◆ What the exercise asks:
All that should be output is the block of lines below from the line with "3,377,515,809 | | 3,830,081,149 |" to the line with "31,164,224,717 | $ | 31,679,215,673 |", both included, exactly as written.

◆ Provided data:

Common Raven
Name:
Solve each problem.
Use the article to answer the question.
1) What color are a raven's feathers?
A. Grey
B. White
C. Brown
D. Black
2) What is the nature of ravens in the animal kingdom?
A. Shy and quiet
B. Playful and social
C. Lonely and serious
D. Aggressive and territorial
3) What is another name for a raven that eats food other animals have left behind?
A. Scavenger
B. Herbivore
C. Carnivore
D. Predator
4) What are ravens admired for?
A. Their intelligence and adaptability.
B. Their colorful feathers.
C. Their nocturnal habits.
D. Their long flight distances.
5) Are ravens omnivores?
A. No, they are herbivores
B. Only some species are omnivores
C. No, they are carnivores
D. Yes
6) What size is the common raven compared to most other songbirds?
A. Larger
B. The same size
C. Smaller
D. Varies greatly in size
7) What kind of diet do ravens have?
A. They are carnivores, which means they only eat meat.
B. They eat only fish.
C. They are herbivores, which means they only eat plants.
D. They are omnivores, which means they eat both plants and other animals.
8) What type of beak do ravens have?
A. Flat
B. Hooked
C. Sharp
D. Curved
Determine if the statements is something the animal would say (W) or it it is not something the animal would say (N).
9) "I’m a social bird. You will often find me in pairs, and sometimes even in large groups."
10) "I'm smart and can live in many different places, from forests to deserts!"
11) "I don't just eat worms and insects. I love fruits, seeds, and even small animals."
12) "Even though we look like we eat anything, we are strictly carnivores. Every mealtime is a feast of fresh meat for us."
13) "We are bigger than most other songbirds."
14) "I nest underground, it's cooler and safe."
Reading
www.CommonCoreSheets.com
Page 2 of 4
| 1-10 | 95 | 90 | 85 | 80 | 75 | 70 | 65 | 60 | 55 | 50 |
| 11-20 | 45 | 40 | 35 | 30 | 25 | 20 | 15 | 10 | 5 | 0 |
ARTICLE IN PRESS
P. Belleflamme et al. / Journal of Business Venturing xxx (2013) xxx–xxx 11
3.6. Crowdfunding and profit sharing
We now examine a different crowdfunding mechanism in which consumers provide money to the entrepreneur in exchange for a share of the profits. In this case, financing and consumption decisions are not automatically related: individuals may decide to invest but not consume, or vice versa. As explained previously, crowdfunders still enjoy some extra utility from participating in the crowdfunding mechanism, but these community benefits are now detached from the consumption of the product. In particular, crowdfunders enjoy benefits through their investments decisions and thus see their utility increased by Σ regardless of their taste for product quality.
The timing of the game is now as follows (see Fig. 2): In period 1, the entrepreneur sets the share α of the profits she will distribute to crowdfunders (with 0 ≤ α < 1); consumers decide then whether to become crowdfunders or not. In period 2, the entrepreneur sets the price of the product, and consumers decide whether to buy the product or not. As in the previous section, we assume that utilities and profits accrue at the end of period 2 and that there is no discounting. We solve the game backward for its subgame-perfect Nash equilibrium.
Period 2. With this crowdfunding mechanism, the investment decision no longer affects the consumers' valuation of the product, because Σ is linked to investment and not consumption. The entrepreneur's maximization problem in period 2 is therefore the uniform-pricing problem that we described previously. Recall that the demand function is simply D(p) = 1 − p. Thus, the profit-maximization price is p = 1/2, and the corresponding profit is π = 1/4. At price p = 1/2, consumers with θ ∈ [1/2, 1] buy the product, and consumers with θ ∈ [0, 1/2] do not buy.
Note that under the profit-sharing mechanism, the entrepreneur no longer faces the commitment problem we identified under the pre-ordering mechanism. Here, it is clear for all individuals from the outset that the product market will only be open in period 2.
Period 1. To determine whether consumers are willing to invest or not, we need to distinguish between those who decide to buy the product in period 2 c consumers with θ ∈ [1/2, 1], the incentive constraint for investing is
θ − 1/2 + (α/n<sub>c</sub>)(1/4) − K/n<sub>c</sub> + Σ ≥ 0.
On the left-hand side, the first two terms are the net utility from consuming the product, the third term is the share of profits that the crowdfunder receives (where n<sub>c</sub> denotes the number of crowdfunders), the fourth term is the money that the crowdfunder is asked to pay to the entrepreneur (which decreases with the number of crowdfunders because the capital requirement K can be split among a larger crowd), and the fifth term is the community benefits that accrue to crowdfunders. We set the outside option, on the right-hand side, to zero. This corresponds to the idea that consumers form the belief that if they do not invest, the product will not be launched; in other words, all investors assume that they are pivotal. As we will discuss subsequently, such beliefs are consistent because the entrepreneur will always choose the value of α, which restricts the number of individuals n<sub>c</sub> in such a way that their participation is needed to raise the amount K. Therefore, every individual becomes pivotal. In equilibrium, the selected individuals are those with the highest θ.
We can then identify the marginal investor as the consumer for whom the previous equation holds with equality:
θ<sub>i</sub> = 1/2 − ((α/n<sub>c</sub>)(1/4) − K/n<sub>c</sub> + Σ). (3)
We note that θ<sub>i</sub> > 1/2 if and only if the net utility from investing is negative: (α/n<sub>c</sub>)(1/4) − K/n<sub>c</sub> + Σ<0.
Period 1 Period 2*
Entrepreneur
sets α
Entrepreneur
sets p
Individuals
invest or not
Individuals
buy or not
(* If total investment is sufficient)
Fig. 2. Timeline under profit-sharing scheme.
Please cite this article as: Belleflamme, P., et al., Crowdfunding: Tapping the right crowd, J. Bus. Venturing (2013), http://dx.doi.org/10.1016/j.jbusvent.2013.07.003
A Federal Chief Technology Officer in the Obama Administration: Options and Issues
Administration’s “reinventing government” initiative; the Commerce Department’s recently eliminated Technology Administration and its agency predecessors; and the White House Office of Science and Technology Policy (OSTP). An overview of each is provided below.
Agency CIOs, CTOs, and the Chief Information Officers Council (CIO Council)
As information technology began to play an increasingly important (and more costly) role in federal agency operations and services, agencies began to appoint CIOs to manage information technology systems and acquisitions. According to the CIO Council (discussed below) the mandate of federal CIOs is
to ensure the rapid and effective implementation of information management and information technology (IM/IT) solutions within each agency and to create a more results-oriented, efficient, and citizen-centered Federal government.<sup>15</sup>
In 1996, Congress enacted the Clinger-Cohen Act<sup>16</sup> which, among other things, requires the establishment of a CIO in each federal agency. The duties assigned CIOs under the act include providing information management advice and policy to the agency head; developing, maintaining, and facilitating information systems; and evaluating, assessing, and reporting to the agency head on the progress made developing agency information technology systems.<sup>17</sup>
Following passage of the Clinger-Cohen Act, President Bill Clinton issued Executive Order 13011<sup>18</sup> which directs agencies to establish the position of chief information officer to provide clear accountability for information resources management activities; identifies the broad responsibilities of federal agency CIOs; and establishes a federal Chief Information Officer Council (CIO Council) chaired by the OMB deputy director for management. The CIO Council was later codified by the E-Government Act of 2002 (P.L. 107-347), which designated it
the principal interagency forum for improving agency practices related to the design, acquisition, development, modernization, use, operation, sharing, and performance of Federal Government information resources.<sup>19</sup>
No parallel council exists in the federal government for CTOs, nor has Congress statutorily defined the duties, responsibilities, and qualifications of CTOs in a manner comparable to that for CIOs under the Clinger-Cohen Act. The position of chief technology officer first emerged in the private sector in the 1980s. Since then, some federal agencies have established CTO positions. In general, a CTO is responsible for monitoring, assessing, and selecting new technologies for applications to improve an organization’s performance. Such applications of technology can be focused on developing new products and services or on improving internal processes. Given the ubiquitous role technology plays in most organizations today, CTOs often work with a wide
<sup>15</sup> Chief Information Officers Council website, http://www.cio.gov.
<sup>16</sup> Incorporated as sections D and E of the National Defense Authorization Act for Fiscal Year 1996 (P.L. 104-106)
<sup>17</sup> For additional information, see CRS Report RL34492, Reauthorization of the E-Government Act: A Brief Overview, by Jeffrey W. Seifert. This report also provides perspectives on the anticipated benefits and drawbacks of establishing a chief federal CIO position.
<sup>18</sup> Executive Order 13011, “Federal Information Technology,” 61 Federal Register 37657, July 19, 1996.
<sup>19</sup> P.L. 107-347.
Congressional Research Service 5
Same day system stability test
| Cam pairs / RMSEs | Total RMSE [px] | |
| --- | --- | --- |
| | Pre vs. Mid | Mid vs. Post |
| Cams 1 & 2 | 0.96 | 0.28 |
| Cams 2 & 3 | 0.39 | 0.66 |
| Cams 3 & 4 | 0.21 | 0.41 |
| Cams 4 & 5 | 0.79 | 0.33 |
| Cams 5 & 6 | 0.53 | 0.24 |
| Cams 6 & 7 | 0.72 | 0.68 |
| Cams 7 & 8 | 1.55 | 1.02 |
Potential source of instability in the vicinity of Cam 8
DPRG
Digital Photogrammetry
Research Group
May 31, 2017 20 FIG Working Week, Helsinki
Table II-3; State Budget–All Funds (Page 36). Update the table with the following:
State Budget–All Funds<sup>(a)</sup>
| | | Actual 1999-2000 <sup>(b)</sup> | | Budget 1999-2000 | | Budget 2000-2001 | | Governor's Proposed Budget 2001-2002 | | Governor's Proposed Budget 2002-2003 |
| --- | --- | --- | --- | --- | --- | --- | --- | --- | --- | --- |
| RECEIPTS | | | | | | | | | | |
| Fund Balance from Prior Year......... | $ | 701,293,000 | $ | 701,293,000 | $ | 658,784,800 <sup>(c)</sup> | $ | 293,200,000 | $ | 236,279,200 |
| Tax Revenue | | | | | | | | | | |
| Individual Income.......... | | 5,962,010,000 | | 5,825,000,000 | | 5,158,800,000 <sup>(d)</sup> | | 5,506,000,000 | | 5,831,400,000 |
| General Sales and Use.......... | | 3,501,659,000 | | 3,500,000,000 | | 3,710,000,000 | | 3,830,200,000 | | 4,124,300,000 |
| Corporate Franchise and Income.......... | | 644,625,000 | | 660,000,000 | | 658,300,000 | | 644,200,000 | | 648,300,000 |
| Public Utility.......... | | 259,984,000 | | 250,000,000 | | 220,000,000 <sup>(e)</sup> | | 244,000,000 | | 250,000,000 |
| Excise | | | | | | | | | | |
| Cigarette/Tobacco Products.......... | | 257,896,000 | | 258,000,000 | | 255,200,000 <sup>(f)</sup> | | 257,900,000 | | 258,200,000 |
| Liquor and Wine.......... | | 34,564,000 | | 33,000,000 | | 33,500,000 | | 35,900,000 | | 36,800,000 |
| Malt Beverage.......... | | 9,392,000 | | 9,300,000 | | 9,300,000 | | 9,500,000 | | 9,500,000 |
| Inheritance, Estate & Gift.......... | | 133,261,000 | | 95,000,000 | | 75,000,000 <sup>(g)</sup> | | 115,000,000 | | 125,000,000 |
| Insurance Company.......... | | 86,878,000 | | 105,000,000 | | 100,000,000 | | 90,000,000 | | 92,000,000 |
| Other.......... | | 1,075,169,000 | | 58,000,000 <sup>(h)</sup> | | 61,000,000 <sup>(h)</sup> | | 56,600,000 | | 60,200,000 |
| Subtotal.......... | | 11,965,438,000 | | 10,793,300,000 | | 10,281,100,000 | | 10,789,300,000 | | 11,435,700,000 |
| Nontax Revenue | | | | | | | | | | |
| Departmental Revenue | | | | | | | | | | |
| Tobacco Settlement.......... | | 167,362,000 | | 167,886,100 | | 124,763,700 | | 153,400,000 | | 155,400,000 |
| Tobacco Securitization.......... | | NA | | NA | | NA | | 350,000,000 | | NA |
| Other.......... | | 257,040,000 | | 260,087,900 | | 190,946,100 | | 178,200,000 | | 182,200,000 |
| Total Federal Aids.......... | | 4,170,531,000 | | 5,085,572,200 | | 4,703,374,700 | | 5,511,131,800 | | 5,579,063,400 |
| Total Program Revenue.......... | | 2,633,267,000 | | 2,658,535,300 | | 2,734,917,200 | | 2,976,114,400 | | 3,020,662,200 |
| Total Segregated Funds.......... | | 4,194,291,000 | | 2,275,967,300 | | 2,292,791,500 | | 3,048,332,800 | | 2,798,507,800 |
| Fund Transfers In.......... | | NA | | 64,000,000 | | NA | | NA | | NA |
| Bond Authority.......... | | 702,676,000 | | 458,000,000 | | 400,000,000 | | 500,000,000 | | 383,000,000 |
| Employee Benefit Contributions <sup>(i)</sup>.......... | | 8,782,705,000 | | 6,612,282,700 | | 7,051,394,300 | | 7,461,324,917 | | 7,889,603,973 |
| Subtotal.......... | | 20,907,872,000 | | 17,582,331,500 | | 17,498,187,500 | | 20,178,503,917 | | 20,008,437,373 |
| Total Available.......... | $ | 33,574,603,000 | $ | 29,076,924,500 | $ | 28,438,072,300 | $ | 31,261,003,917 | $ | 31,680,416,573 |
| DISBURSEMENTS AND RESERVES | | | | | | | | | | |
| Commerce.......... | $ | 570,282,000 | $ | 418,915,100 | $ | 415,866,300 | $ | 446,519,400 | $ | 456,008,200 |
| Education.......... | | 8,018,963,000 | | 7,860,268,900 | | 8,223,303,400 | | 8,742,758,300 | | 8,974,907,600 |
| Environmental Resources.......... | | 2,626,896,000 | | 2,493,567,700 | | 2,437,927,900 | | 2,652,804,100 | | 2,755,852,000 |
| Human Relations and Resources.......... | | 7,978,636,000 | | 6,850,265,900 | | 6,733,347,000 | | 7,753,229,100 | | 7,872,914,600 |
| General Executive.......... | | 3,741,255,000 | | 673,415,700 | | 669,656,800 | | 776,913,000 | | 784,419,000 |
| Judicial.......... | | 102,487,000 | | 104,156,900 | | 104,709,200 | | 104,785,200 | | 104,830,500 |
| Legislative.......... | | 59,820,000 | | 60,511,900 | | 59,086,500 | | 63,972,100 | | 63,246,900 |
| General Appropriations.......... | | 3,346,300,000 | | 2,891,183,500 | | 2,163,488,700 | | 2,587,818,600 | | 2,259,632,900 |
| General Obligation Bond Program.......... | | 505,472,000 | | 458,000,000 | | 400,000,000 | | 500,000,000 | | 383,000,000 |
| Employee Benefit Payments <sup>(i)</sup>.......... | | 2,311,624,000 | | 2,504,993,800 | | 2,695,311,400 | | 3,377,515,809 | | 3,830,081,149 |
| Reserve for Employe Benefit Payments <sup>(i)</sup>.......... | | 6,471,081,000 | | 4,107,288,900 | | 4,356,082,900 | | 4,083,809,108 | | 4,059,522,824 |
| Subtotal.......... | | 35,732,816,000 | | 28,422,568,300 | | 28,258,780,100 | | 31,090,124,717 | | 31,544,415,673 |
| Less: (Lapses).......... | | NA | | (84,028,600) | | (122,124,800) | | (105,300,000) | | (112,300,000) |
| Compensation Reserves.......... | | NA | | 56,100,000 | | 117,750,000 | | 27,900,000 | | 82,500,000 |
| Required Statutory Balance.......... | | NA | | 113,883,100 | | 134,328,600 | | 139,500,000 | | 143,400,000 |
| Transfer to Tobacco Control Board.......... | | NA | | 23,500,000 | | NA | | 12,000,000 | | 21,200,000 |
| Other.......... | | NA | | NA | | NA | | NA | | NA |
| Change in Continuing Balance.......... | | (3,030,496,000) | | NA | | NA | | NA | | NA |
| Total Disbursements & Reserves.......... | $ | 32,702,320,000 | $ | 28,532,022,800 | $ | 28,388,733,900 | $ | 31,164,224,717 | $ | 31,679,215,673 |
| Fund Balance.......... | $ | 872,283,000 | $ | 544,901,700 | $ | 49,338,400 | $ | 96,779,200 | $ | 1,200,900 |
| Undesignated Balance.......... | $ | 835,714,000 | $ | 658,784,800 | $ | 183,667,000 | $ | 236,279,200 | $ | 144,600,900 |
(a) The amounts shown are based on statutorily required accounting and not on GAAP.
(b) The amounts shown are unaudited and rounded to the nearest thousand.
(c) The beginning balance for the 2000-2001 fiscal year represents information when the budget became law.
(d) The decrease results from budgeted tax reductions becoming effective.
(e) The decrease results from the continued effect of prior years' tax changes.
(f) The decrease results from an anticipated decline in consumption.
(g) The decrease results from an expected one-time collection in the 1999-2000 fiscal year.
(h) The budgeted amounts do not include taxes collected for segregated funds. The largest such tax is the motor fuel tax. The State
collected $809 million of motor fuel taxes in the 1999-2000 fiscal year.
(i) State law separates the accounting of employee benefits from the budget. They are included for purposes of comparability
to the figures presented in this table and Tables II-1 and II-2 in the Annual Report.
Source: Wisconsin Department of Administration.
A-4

◆ Written response:
| Employee Benefit Payments <sup>(i)</sup>.......... | | 2,311,624,000 | | 2,504,993,800 | | 2,695,311,400 | | 3,377,515,809 | | 3,830,081,149 |
| Reserve for Employe Benefit Payments <sup>(i)</sup>.......... | | 6,471,081,000 | | 4,107,288,900 | | 4,356,082,900 | | 4,083,809,108 | | 4,059,522,824 |
| Subtotal.......... | | 35,732,816,000 | | 28,422,568,300 | | 28,258,780,100 | | 31,090,124,717 | | 31,544,415,673 |
| Less: (Lapses).......... | | NA | | (84,028,600) | | (122,124,800) | | (105,300,000) | | (112,300,000) |
| Compensation Reserves.......... | | NA | | 56,100,000 | | 117,750,000 | | 27,900,000 | | 82,500,000 |
| Required Statutory Balance.......... | | NA | | 113,883,100 | | 134,328,600 | | 139,500,000 | | 143,400,000 |
| Transfer to Tobacco Control Board.......... | | NA | | 23,500,000 | | NA | | 12,000,000 | | 21,200,000 |
| Other.......... | | NA | | NA | | NA | | NA | | NA |
| Change in Continuing Balance.......... | | (3,030,496,000) | | NA | | NA | | NA | | NA |
| Total Disbursements & Reserves.......... | $ | 32,702,320,000 | $ | 28,532,022,800 | $ | 28,388,733,900 | $ | 31,164,224,717 | $ | 31,679,215,673 |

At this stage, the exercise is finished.